The “because” there being the bit to question.

23 comments on “Eh?

  1. Prone as opposed to supine, I think the point is, although some people think they just mean lying down.

  2. Has she actually tried coitus while prone, or has she automatically assumed that coitus requires her being supine?
    Find a partner who likes woman on top. Surely in these modern days where people write to “mainstream” newspapers for sex tips, she’s not had such a sheltered upbringing that man-on-top missionary is the only menu option.

  3. Ah, Pammy “rub my tits” Stephenson.

    Anyone else remember that Not the Nine O’clock News sketch?

  4. From the entirely and blindingly-obvious answer, it would indeed seem that no, she has not considered an appropriate position closely-approximating her favoured one…

  5. I’m bored with these sex columns, the advice is always sickeningly non-judgemental when many people could probably do with a verbal shoeing.

    Why not have guest writers, such as Tomás de Torquemada, or Matthew Hopkins?

    “I ſenſe thy twot is full of evil magick, a ſound beating adminiſtered in a churchyard by thine huſband will cure ye of witch-craft and other female derangementſ. Hope that helpeth x”

  6. Advice suitable for the Guardian woman:
    Adopt what position yer told to & shut the fuck up.
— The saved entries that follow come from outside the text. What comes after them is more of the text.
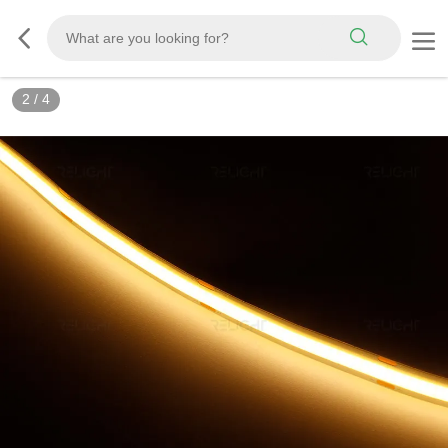
2
/
4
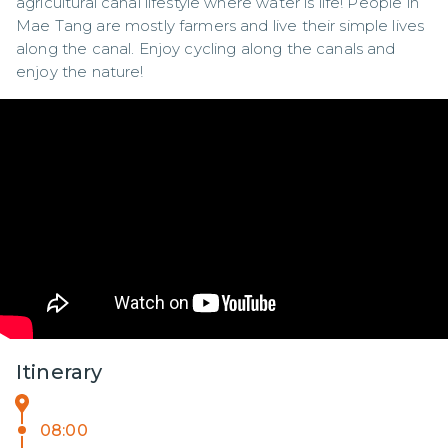
agricultural canal lifestyle where water is life! People in 
Mae Tang are mostly farmers and live their simple lives 
along the canal. Enjoy cycling along the canals and 
enjoy the nature!
Itinerary
08:00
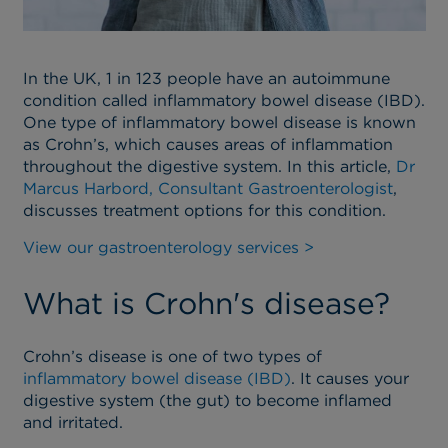
In the UK, 1 in 123 people have
an autoimmune
condition called
inflammatory bowel disease
(IBD).
One type of inflammatory bowel disease is known
as Crohn’s, which causes
areas of
inflammation
throughout the digestive system.
In this article,
Dr
Marcus Harbord, Consultant Gastroenterologist
,
discusses treatment options for this condition.
View our gastroenterology services >
What is Crohn's disease?
Crohn’s disease is one of two types of
inflammatory bowel disease (IBD)
. It causes your
digestive system (the gut) to become inflamed
and irritated.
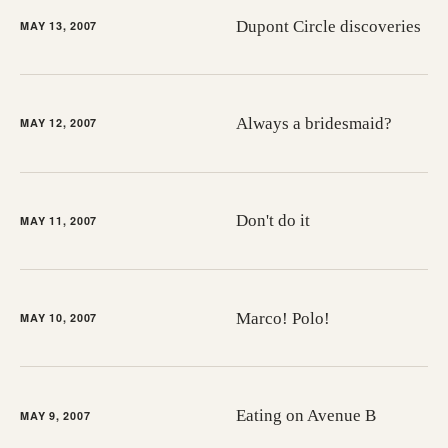
Dupont Circle discoveries
MAY 13, 2007
Always a bridesmaid?
MAY 12, 2007
Don't do it
MAY 11, 2007
Marco! Polo!
MAY 10, 2007
Eating on Avenue B
MAY 9, 2007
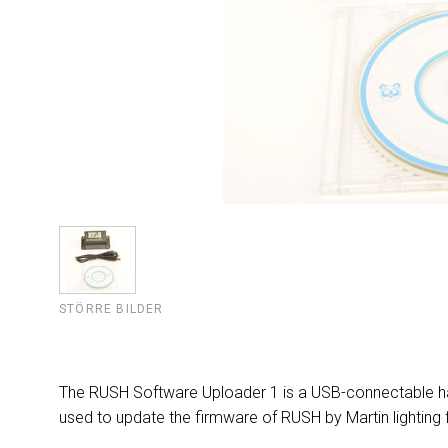
STÖRRE BILDER
The RUSH Software Uploader 1 is a USB-connectable ha
used to update the firmware of RUSH by Martin lighting f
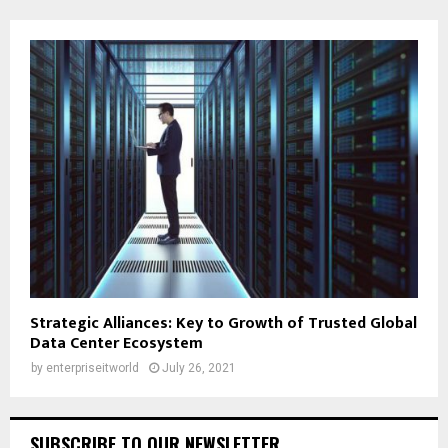
Strategic Alliances: Key to Growth of Trusted Global
Data Center Ecosystem
by
enterpriseitworld
July 26, 2021
SUBSCRIBE TO OUR NEWSLETTER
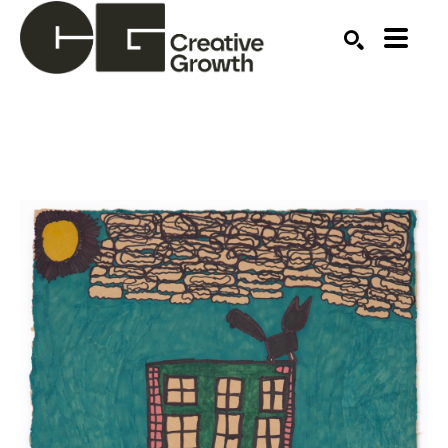
Search by keyword, artist name, artwork title or ex
SEARCH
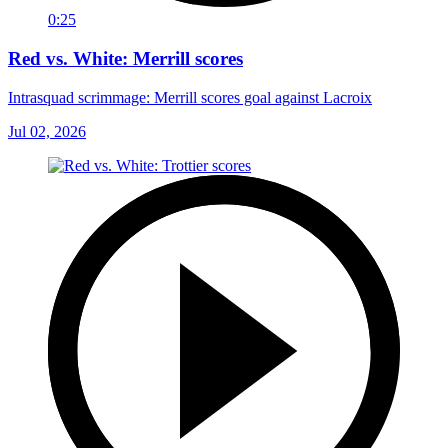
0:25
Red vs. White: Merrill scores
Intrasquad scrimmage: Merrill scores goal against Lacroix
Jul 02, 2026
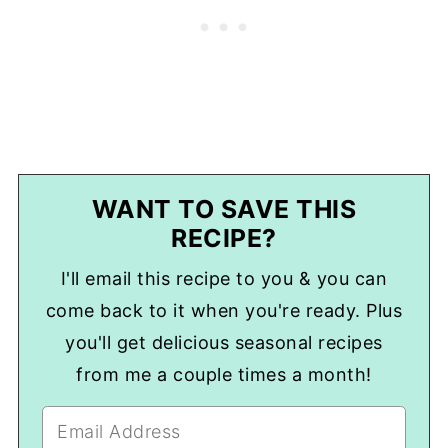
WANT TO SAVE THIS
RECIPE?
I'll email this recipe to you & you can
come back to it when you're ready. Plus
you'll get delicious seasonal recipes
from me a couple times a month!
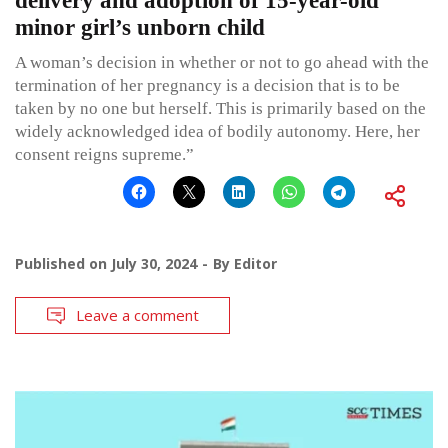
delivery and adoption of 15-year-old
minor girl’s unborn child
A woman’s decision in whether or not to go ahead with the
termination of her pregnancy is a decision that is to be
taken by no one but herself. This is primarily based on the
widely acknowledged idea of bodily autonomy. Here, her
consent reigns supreme.”
Published on
July 30, 2024
By
Editor
Leave a comment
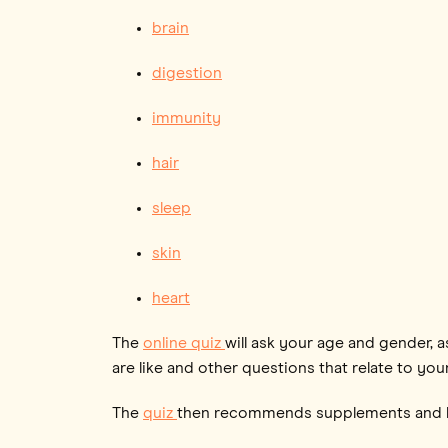
brain
digestion
immunity
hair
sleep
skin
heart
The
online quiz
will ask your age and gender, a
are like and other questions that relate to your
The
quiz
then recommends supplements and hi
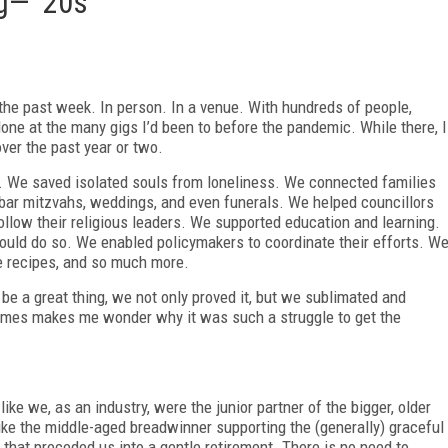
g— '20s
in the past week. In person. In a venue. With hundreds of people,
one at the many gigs I’d been to before the pandemic. While there, I
over the past year or two.
d. We saved isolated souls from loneliness. We connected families
, bar mitzvahs, weddings, and even funerals. We helped councillors
llow their religious leaders. We supported education and learning.
uld do so. We enabled policymakers to coordinate their efforts. W
e recipes, and so much more.
 be a great thing, we not only proved it, but we sublimated and
times makes me wonder why it was such a struggle to get the
like we, as an industry, were the junior partner of the bigger, older
like the middle-aged breadwinner supporting the (generally) graceful
that preceded us into a gentle retirement. There is no need to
Who told you were s’posed to enjoy it, anyway?
    Then get yer arse in the litchen & make me a sammidge.

  7. Maybe because when she’s prone, geezers take it as an invitation and try to give her one up the gary, unwanted.

  8. Steve, I’m thinking we need to hear a lot more from Matthew Hopkins, a man before his time.

  9. I knew this would be from the Graun.

    Someone cleverer than me could replace their Wrong about Everything, Always strapline with something to do with promoting importing the Third World to take their minds off First World Problems.

  10. And yes, there is no *physical* reason why she should fail to enjoy coitus** (as she so coitusly puts it) in the prone position.

    ** Who calls it ‘coitus’, anyway? She makes it sound like a field trip or a coffee morning.

  11. “Steve, pureft geniuf.”

    No, no, no. Steve didn’t use f. He used long s (ſ ) – not to be confused with esh. (See Wikipedia for details.) Knowledgeable chap, our Steve.

  12. Steve,

    Ann Widdecombe briefly wrote a very much missed agony aunt column for the graun, called “Buck Up!”

  13. On Windows, use ‘Character Map’; on Android, press and hold the letter ‘s’ (on the standard keyboard)*. If you’re in Apple land, sorry, not a scooby either!

    Both these techniques give access to other exciting possibilities, such as Icelandic Þ.